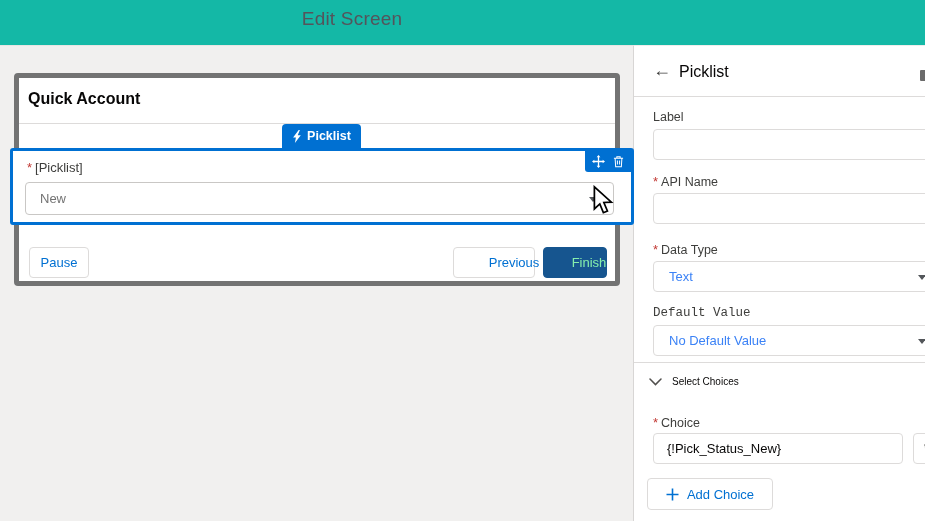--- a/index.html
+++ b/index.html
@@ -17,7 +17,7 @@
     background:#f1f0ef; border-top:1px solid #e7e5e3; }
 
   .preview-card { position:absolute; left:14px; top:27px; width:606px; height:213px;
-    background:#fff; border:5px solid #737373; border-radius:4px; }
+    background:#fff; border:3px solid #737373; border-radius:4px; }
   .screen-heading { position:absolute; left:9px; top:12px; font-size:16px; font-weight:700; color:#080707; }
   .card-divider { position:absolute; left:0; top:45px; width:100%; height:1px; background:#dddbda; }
******
— Activity —
When copying the listing above, begin at its first line and stop after the line with "top:27px; width:606px; height:213px;", keeping each line exact and dropping the pictures.

— Finished exercise —
--- a/index.html
+++ b/index.html
@@ -17,7 +17,7 @@
     background:#f1f0ef; border-top:1px solid #e7e5e3; }
 
   .preview-card { position:absolute; left:14px; top:27px; width:606px; height:213px;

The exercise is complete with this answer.